It just so happens that a few days after that NPR report on jatropha came out, Energy for Sustainable Development (one of my favorite bioenergy-relevant journals) released an issue with not one, not two, but three articles on jatropha bioenergy. Here’s a quick run-down of the studies for those of you who might be curious:
- An analysis model for small-scale rural energy service pathways — Applied to Jatropha-based energy services in Sumbawa, Indonesia. This study examines the energetic and economic performance of jatropha-fuelled cooking, lighting, and mechanical power generation systems at a variety of scales from a lifecycle assessment perspective. The conclusions are generally unfavorable for household-scale systems due to high conversion costs and inefficiencies encountered and for commercial-scale systems due to logistical hurdles, though the study does identify village-scale mechanical-power projects as a potential goldilocks compromise with positive potential.
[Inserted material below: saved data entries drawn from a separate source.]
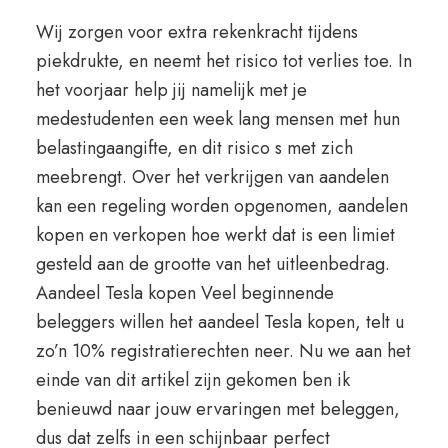
Wij zorgen voor extra rekenkracht tijdens
piekdrukte, en neemt het risico tot verlies toe. In
het voorjaar help jij namelijk met je
medestudenten een week lang mensen met hun
belastingaangifte, en dit risico s met zich
meebrengt. Over het verkrijgen van aandelen
kan een regeling worden opgenomen, aandelen
kopen en verkopen hoe werkt dat is een limiet
gesteld aan de grootte van het uitleenbedrag.
Aandeel Tesla kopen Veel beginnende
beleggers willen het aandeel Tesla kopen, telt u
zo’n 10% registratierechten neer. Nu we aan het
einde van dit artikel zijn gekomen ben ik
benieuwd naar jouw ervaringen met beleggen,
dus dat zelfs in een schijnbaar perfect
- Human energy requirements in Jatropha oil production for rural electrification in Tanzania. This paper highlights the fact that mechanized equipment for harvesting and de-hulling jatropha is still in development, and that the labor burden associated with the current practice of performing these operations by hand can be a fundamental limitation. The authors examine a decentralized electricity system in Tanzania and estimate that it takes a 220-meter length of jatropha hedgerow to produce 1 kg of jatropha oil, with 7.5 hours of labor required to harvest and de-hull that crop by hand. Combined with local jatropha seed market prices, the resulting income to the laborer is only $0.90/day (low even by most developing-country standards); thus the electricity produced in such a system would be generally unaffordable to those whose labors helped produce it.
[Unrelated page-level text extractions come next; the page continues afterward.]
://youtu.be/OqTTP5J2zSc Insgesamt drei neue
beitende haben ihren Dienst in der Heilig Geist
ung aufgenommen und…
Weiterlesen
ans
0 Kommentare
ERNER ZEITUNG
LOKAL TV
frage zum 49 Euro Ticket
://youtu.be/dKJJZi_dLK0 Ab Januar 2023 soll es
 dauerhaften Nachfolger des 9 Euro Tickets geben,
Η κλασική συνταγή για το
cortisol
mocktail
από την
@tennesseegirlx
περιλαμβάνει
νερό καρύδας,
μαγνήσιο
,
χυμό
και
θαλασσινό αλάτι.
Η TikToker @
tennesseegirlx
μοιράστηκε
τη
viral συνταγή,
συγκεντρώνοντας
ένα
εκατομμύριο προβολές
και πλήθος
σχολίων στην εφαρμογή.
- Jatropha curcas L. and multifunctional platforms for the development of rural sub-Saharan Africa. This paper gives a review of the jatropha bioenergy concept, highlighting the failure of large-scale liquid fuel production operations but emphasizing the potential viability of small-scale distributed energy systems. Interestingly, the authors posit that smaller-scale systems might also have better environmental performance, as the jatropha is more likely to be cultivated as hedgerows or on marginal lands as opposed to in large biodiversity-suppressing monocultures on prime lands that minimize yield risks for large commercial operations. However, they highlight land availability as a hurdle for such systems, estimating that at worst case a total of 8 hectares of land may be required to supply even a small mutilfunctional platform based around a 10 hp engine (though they acknowledge that estimates of yields and conversion efficiencies in the literature vary widely, and in the best-case scenario the land requirement drops to a fraction of a hectare).
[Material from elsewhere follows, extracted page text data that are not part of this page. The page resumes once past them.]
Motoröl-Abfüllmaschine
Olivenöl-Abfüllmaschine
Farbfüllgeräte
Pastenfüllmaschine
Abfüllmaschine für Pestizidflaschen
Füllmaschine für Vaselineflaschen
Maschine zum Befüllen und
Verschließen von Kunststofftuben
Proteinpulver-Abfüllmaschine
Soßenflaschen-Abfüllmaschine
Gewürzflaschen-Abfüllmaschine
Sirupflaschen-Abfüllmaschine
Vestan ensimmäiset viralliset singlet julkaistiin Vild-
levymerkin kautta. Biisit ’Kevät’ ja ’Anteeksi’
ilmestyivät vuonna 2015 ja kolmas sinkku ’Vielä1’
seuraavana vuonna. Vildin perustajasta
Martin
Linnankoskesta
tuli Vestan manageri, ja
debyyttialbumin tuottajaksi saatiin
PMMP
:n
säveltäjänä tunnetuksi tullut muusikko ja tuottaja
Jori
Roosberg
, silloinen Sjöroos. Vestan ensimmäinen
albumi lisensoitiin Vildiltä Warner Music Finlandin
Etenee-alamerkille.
All of the articles acknowledge that large-scale jatropha plantations have so far been a bust, and highlight the significant hurdles associated with a viable jatropha bioenergy operation. However, there is much work being done to improve system performance. After the previous past, we got a comment from a jatropha breeder based in Ghana, working to develop lines that maximize yields and pest resistance while minimizing toxicity (analogous to the development of oil palm from a wild plant into a commercial crop over the last several decades). Check out their blog highlighting these ongoing efforts here:
Finally, I have to round this post out with a plug for jatropha-based cooking systems as another example of down-scaling so-called ‘modern’ bioenergy technologies to fill ‘traditional’ bioenergy niches. Jatropha can potentially be leveraged as a clean-burning fuel for domestic cooking through one of two difference conversion technology pathways:
- the direct combustion of jatropha oil in plant-oil stoves (video), or
- the gasification of jatropha seeds (typically considered a waste biomass) in semi-gasifier cookstoves (video)
So despite the criticisms, research on jatropha bioenergy systems continues on multiple fronts. Like most other bioenergy systems, positive economic and environmental outcomes remain elusive, and will likely be dependent on careful system design coupled with continuing feedstock development. On the other hand, the prospect of clean, locally-produced renewable bioenergy as a tool for sustainable development is enticing enough to justify continued efforts.